Gaps in 90-90-90 approach
Globally, the fight against infectious diseases is spearheaded by international organisations and programmes such as the Global Health Security Agenda (GHSA), the Sustainable Development Goals (SDG) and the 90-90-90 target for the eradication of HIV.
The 90-90-90 target aims at 90% of people knowing their status, 90% of those who know their status receiving treatment and 90% of those on treatment achieving a suppressed viral load by 2020. It also aims to drastically reduce new infections and achieve zero discrimination.
Dr Izukanji Sikazwe, CEO of the Centre of Infectious Disease Research in Zambia (CIDRZ) says that while the 90-90-90 targets are feasible for some African countries, others will struggle to achieve them.
“Even within countries that are closer to achieving these targets, there is heterogeneity across populations, especially among adolescent girls and young women between 15 to 24 years and men over 29 years who still have gaps across all the three 90s”, she says, demonstrating that fortifying health systems is key to tackling infectious diseases.
This became evident in South Africa’s response to the HIV/Aids epidemic where, following an era of HIV/Aids denialism, the need to roll out anti-retroviral treatment (ART) to the tens of thousands in need of treatment was dire. However, it quickly became clear that the hospital-based model for dispensing antiretroviral treatment would fail to reach most of the patients in need.

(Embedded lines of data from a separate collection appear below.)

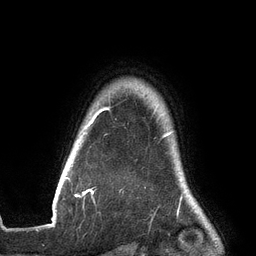
Breast MRI (dynamic contrast-enhanced), one axial slice; cropped to one breast; dynamic contrast-enhanced series, time point 2 of 6 at this slice position (early post-contrast); 3 T; TE 2.7 ms, TR 6.5 ms; 256 × 256 image matrix, field of view 200 × 200 mm. Female patient.
Annotated regions visible in this slice (semi-automatically segmented with operator editing):
- enhancing-tissue mask used for the functional tumour volume (all voxels passing the contrast-enhancement thresholds inside the analysis volume; usually the tumour): box from (x=65, y=108) to (x=172, y=197) px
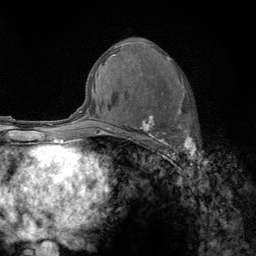
Breast MRI (dynamic contrast-enhanced), one axial slice. Position 70 of 134 along the scan axis. Cropped to one breast. Dynamic contrast-enhanced series, time point 2 of 6 at this slice position (early post-contrast). 3 T. TE 2.8 ms, TR 7.8 ms. 256 × 256 image matrix, field of view 170 × 170 mm. Female patient.
Structures marked on this image (semi-automatic segmentation, software-assisted and operator-edited):
- enhancing-tissue mask used for the functional tumour volume (all voxels passing the contrast-enhancement thresholds inside the analysis volume; usually the tumour): bounding box [x1, y1, x2, y2] px = [122, 57, 194, 159]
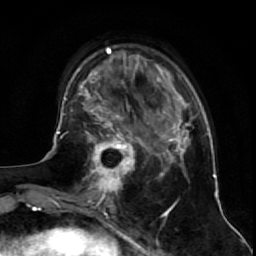
Breast MRI (dynamic contrast-enhanced), one axial slice. Cropped to one breast. Dynamic contrast-enhanced series, time point 2 of 7 at this slice position (early post-contrast). 1.5 T. TE 2.6 ms, TR 5.7 ms. 2.5 mm slice thickness. 256 × 256 image matrix, field of view 160 × 160 mm. Female patient.
Annotated regions visible in this slice (semi-automatic segmentation, software-assisted and operator-edited):
- enhancing-tissue mask used for the functional tumour volume (all voxels passing the contrast-enhancement thresholds inside the analysis volume; usually the tumour): bounding box [x1, y1, x2, y2] px = [84, 125, 144, 195]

A system-wide revamp was undertaken to combine aggressive information, education and awareness campaigns to change behaviours, prevent the spread of the disease, decentralise the programme and shift the task of care from doctors to nurses. By employing nurses in health facilities that are easily accessible to communities, it was possible to reach the patients in need of care. These changes, along with an influx of international donor aid, reinforced healthcare infrastructure from the bottom up, and today South Africa has one of the largest ART programmes in the world.

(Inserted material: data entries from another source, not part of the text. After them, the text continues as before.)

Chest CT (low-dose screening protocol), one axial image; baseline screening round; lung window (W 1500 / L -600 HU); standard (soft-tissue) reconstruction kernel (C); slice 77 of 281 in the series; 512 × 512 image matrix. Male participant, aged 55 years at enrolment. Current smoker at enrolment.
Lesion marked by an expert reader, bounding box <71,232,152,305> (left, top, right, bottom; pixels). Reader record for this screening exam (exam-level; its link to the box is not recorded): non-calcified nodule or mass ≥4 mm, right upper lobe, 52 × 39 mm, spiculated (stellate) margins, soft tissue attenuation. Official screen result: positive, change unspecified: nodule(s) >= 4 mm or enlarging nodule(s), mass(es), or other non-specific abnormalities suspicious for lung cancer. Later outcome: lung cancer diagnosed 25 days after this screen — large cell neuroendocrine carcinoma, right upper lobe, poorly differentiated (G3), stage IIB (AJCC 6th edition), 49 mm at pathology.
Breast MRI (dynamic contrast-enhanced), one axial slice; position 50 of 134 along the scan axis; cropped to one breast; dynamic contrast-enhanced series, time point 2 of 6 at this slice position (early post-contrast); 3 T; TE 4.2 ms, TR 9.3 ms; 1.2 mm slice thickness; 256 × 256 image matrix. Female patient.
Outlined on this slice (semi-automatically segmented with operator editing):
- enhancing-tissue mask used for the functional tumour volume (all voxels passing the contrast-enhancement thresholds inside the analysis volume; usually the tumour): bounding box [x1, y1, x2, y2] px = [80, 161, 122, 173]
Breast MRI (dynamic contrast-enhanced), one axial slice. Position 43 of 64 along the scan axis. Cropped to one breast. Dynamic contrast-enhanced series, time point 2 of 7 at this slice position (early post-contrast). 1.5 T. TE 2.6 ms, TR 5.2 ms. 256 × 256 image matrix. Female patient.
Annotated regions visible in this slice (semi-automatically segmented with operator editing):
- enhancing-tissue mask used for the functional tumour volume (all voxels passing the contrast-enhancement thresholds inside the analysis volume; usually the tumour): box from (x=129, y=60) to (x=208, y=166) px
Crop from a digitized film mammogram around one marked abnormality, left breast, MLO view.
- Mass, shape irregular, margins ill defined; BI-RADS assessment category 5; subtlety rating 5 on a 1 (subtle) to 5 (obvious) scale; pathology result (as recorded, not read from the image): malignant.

“Southern Africa is now performing at the same level or better than most other global regions against the targets, with East and Southern Africa reaching levels of 81-81-79 in 2018,” says Sikazwe.
Dr Gloria Maimela, director of health programmes at the Wits Reproductive Health and HIV Institute believes that while South Africa has made great strides in making ART accessible to patients through decentralisation of services, retention in care remains a challenge, mostly due to weaknesses in the health system. “Improving the quality of data is a critical component of health systems strengthening," she says.
Sikazwe adds that HIV services are increasingly being integrated into other services, with a push away from a siloed system of treating infectious diseases, to one that uses the resources poured into the HIV programme over the years to improve outcomes.
“Increasingly, there are ‘one stop shops’ where maternal child health, sexual and reproductive health and screening for TB and other diseases all occur within one setting,” she says.
Sikazwe explains that in primary health facilities, ART programmes are integrated into routine out-patient departments and efforts are underway to incorporate care for chronic diseases like hypertension and diabetes, within HIV services. She adds that this delivery approach is more in line with community expectations.
“Improving the quality of data, the recruitment and effective utilisation of community health workers and decentralising chronic medicine distribution so that medicines are available closer to where patients live and work; are all strategies that support a well-functioning health system”, concludes Maimela.